AIM OF THE TASK ->
Starting at the line with "l’exactitude de l’ensemble des informations", retype every remaining line of the records exactly. Do not include pictures.

MATERIAL FOR THE TASK ->
------------------------------------------------------------

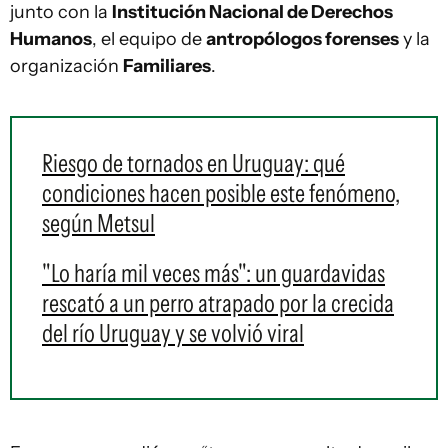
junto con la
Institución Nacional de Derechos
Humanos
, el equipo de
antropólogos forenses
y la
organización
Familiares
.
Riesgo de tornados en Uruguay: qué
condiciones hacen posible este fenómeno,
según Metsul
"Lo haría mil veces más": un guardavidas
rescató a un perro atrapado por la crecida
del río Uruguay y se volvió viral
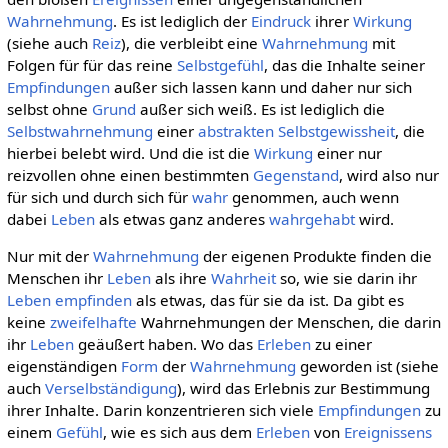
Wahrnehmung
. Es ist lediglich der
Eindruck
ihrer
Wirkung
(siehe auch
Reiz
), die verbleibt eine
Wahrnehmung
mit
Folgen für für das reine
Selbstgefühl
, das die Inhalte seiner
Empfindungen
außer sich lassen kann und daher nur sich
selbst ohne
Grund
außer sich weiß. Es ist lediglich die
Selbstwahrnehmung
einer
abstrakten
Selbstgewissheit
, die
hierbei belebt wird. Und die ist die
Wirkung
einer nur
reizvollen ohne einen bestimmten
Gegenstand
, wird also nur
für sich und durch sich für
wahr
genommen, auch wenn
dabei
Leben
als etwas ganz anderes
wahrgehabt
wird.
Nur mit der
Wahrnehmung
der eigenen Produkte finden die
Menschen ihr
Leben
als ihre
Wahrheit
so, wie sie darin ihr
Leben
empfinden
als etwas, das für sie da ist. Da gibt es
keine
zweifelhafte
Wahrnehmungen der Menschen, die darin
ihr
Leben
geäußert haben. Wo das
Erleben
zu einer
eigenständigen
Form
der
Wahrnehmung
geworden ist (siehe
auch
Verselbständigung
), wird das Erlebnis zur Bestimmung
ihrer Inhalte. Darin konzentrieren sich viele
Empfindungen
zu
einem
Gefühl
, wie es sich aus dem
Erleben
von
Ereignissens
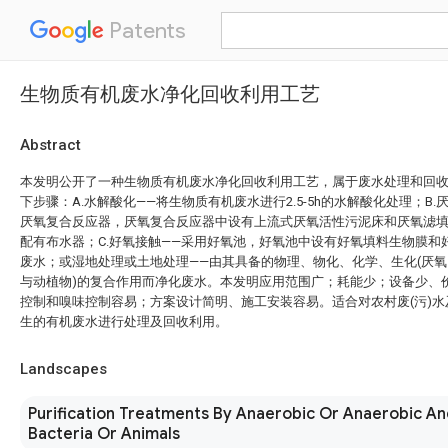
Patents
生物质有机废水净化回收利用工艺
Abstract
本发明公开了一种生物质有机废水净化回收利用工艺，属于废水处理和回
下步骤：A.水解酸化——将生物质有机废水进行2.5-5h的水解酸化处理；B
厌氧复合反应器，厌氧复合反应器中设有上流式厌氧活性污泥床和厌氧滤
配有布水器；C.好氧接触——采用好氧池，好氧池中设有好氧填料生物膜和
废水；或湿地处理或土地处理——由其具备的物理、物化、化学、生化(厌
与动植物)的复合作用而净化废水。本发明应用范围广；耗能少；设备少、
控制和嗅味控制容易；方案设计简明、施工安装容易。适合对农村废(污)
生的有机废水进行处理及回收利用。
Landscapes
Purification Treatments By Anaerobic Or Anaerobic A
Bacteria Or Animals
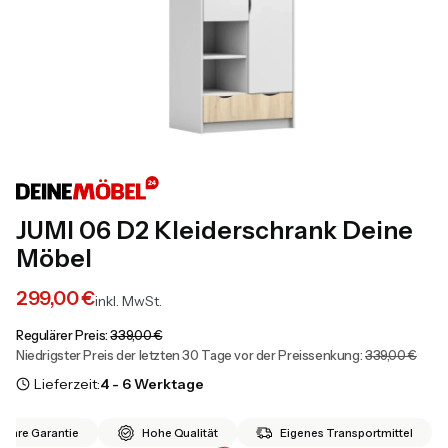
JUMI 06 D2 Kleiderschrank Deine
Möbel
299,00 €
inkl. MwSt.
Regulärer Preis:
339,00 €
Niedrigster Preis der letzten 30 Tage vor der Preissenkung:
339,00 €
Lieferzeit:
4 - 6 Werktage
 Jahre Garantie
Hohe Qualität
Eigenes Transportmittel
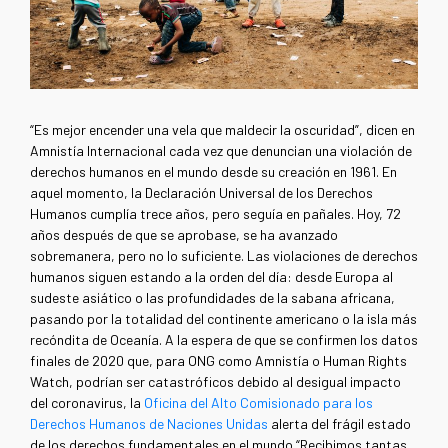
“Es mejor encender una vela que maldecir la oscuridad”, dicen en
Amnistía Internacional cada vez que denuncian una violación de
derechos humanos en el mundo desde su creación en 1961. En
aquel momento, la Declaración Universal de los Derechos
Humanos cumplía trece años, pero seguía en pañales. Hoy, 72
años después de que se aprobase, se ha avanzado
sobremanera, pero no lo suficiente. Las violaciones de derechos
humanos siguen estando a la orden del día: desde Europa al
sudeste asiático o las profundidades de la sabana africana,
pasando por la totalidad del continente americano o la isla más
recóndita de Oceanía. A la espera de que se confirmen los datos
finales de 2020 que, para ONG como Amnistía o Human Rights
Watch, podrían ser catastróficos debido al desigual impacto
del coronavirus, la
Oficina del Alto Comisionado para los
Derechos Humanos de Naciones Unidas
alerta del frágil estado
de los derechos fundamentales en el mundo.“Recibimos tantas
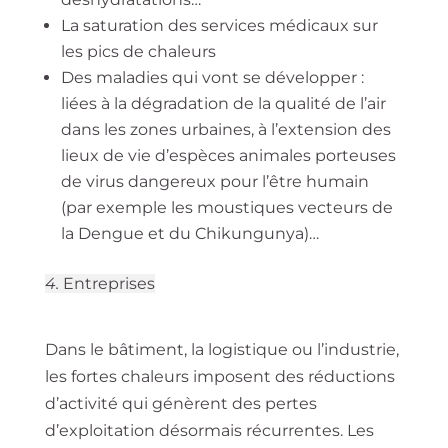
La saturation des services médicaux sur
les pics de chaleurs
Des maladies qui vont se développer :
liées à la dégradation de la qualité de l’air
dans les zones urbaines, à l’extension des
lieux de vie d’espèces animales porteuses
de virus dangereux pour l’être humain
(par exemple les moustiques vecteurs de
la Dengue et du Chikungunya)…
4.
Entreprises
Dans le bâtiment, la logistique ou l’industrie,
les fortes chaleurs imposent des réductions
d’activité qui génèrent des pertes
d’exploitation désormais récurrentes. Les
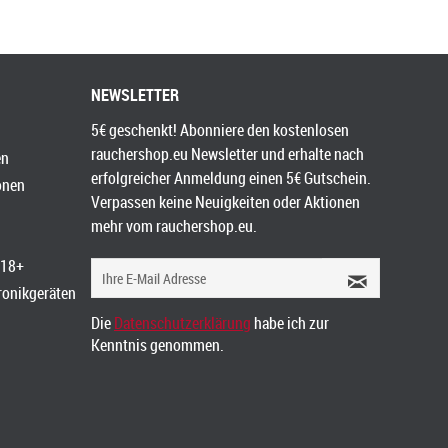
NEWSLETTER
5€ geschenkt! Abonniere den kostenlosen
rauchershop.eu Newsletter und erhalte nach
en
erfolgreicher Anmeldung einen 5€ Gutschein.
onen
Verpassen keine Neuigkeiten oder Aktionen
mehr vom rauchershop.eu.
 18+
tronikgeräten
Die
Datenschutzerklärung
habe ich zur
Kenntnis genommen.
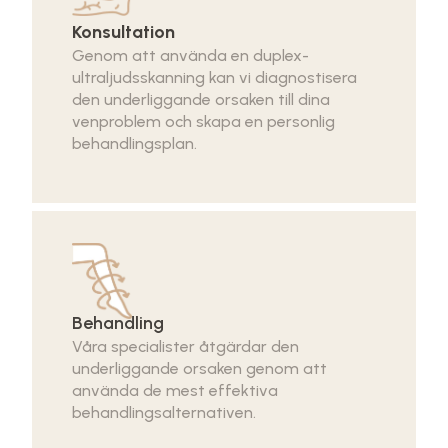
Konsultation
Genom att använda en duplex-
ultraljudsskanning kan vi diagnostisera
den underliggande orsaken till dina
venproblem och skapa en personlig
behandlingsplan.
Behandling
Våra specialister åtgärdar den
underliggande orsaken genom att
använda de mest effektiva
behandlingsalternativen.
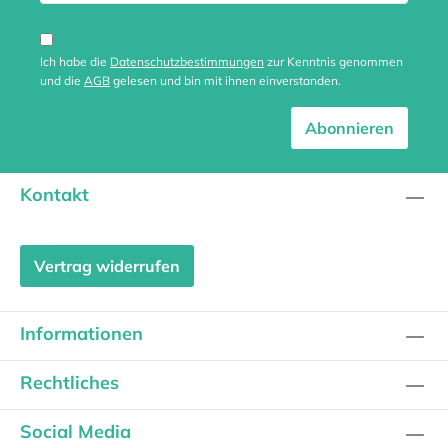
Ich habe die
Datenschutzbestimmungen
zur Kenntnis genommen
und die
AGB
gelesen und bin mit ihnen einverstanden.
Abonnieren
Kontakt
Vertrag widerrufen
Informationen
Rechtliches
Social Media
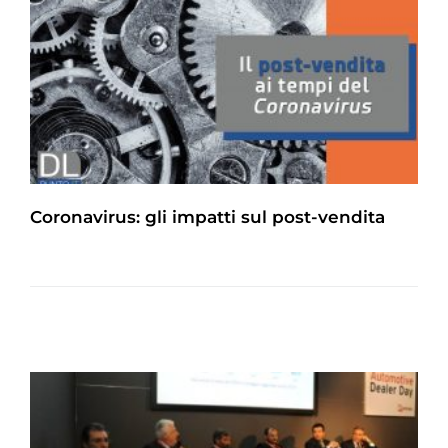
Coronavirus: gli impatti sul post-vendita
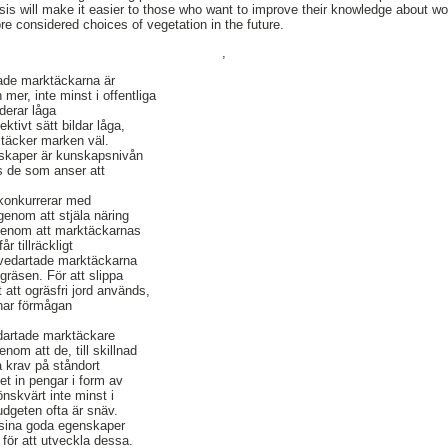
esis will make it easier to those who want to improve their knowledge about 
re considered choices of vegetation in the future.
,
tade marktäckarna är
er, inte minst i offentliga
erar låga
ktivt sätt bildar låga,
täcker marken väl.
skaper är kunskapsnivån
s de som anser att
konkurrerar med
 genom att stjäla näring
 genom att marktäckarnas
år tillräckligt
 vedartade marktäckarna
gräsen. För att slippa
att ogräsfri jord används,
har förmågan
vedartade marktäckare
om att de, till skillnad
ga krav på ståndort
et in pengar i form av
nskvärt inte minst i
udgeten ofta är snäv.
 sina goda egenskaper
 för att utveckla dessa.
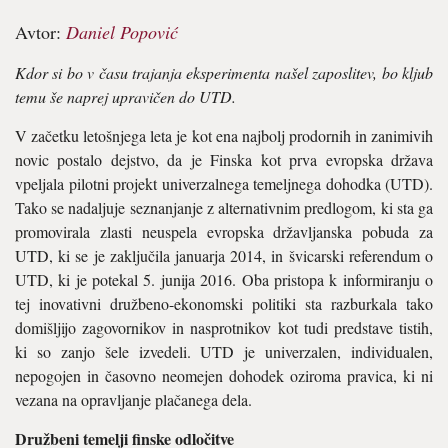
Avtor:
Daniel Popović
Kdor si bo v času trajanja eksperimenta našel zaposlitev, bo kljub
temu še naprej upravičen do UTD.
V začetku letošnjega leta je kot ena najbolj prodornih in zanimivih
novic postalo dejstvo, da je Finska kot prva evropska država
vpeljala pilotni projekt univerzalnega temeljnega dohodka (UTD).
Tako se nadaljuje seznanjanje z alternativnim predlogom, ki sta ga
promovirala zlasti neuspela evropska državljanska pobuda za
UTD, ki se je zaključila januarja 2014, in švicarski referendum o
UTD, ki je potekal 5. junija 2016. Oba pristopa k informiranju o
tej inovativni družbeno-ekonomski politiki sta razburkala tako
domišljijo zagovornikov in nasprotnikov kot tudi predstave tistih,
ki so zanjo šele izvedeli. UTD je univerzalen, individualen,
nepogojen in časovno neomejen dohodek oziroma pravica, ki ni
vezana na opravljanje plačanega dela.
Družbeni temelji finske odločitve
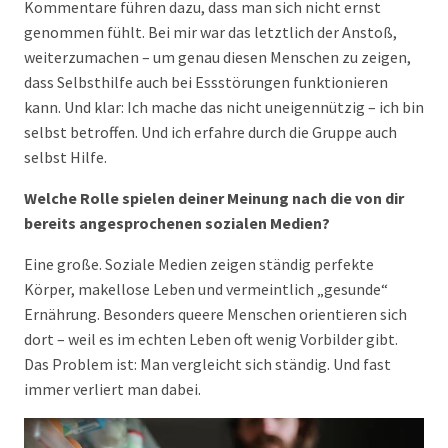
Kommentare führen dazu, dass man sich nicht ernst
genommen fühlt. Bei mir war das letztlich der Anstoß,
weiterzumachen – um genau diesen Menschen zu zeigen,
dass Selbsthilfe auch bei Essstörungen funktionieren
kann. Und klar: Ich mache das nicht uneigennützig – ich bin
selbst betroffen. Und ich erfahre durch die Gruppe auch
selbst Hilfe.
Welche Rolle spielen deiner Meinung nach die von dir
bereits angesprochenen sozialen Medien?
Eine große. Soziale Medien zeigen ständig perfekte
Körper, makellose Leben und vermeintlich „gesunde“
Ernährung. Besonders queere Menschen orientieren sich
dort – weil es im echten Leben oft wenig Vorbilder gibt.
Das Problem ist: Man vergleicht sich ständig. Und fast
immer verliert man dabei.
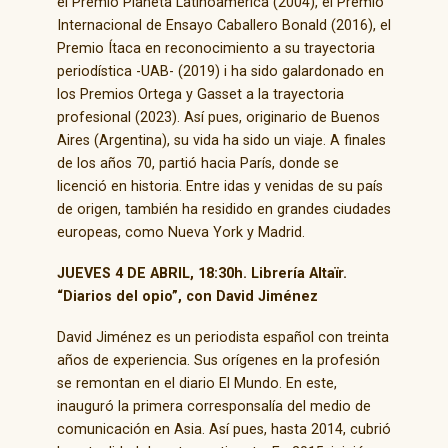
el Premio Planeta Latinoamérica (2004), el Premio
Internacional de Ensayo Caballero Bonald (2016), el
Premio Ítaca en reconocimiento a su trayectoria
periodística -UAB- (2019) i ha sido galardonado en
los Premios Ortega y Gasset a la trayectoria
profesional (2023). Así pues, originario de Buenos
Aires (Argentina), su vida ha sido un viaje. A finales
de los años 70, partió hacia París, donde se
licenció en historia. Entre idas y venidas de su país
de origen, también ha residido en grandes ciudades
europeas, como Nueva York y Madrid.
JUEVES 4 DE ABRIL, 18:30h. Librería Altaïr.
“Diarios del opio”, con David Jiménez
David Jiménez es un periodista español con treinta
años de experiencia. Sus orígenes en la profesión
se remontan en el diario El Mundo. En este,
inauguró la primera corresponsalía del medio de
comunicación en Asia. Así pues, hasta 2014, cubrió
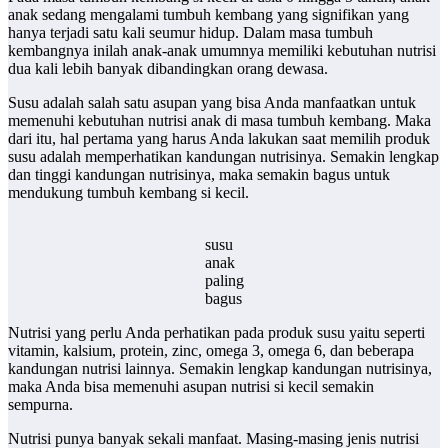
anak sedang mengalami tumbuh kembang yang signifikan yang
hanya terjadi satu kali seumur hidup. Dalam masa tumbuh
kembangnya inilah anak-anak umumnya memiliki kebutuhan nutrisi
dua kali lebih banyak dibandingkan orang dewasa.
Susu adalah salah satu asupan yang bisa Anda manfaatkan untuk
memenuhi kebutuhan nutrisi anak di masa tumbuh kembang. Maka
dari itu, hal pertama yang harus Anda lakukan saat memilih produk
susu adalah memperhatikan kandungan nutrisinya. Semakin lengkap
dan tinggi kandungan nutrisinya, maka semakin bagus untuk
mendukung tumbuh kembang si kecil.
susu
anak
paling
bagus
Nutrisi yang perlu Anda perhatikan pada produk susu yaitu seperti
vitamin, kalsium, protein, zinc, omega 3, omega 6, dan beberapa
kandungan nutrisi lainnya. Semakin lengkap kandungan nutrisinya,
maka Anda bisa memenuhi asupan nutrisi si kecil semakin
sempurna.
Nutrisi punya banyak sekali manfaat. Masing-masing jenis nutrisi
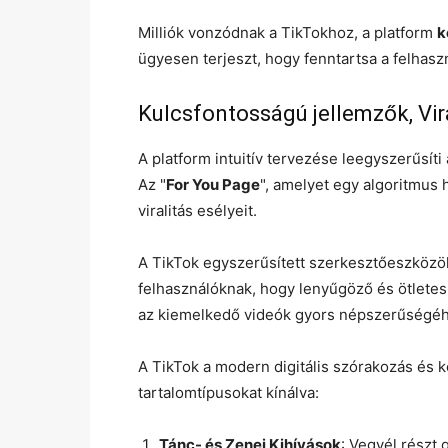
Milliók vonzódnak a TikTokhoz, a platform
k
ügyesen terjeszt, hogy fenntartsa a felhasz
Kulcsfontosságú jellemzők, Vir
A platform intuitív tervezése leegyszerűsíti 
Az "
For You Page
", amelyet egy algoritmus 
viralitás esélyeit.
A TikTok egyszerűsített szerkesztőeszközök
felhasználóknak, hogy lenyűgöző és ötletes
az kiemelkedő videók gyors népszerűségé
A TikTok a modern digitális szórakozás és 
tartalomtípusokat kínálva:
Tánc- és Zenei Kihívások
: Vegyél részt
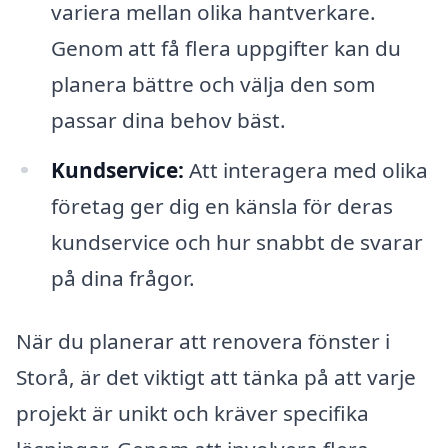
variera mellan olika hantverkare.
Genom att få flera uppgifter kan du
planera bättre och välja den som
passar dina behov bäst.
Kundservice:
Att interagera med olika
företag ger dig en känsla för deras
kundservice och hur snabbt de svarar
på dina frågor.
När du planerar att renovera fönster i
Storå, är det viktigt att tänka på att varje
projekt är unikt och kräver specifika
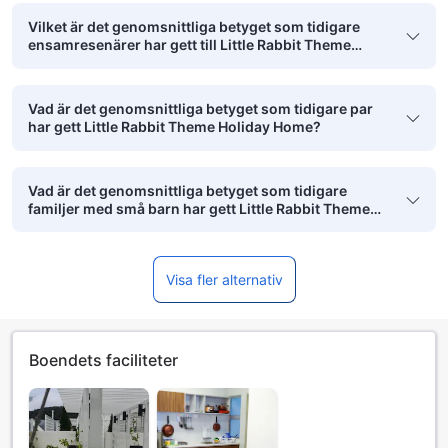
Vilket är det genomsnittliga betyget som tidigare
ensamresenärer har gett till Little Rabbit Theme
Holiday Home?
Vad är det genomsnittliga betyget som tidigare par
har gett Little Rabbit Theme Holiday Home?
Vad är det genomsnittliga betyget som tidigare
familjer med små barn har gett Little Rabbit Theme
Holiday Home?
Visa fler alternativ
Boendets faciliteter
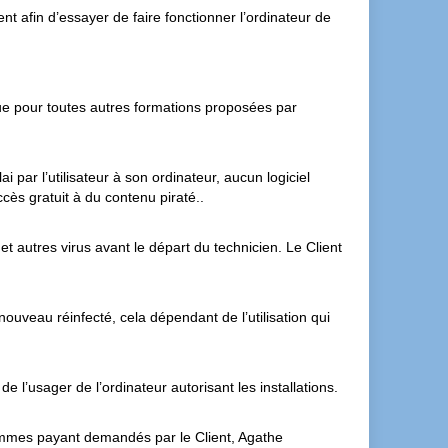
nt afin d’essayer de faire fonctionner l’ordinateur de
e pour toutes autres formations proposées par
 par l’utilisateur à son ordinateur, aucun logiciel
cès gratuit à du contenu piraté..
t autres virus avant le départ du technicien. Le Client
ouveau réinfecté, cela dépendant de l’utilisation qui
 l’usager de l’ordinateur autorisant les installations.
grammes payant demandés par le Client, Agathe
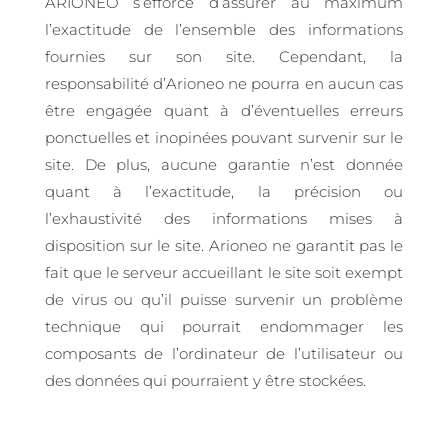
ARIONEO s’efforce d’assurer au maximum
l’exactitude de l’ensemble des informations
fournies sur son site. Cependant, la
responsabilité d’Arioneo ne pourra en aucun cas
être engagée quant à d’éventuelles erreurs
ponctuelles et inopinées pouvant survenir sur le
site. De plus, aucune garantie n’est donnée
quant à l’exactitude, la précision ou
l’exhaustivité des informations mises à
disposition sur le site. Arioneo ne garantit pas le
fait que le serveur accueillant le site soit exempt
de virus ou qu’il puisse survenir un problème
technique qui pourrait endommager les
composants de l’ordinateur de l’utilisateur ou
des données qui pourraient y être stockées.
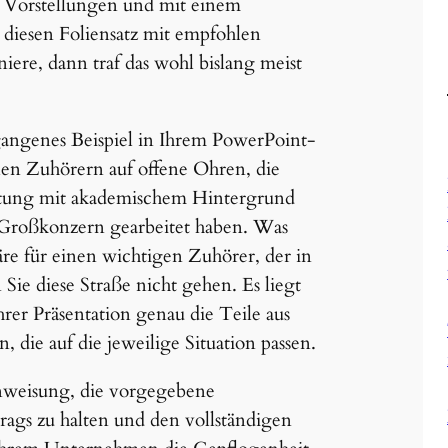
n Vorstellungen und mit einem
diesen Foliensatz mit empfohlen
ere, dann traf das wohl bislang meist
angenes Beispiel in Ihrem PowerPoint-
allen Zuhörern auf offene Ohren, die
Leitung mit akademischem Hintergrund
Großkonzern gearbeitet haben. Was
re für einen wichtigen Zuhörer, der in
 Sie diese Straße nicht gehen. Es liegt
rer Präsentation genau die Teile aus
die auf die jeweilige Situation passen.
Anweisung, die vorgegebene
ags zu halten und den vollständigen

------------------------------------------------------------

WRITTEN REPLY ->
l’exactitude de l’ensemble des informations
fournies sur son site. Cependant, la
responsabilité d’Arioneo ne pourra en aucun cas
être engagée quant à d’éventuelles erreurs
ponctuelles et inopinées pouvant survenir sur le
site. De plus, aucune garantie n’est donnée
quant à l’exactitude, la précision ou
l’exhaustivité des informations mises à
disposition sur le site. Arioneo ne garantit pas le
fait que le serveur accueillant le site soit exempt
de virus ou qu’il puisse survenir un problème
technique qui pourrait endommager les
composants de l’ordinateur de l’utilisateur ou
des données qui pourraient y être stockées.
n Vorstellungen und mit einem
diesen Foliensatz mit empfohlen
ere, dann traf das wohl bislang meist
angenes Beispiel in Ihrem PowerPoint-
allen Zuhörern auf offene Ohren, die
Leitung mit akademischem Hintergrund
Großkonzern gearbeitet haben. Was
re für einen wichtigen Zuhörer, der in
 Sie diese Straße nicht gehen. Es liegt
rer Präsentation genau die Teile aus
die auf die jeweilige Situation passen.
Anweisung, die vorgegebene
ags zu halten und den vollständigen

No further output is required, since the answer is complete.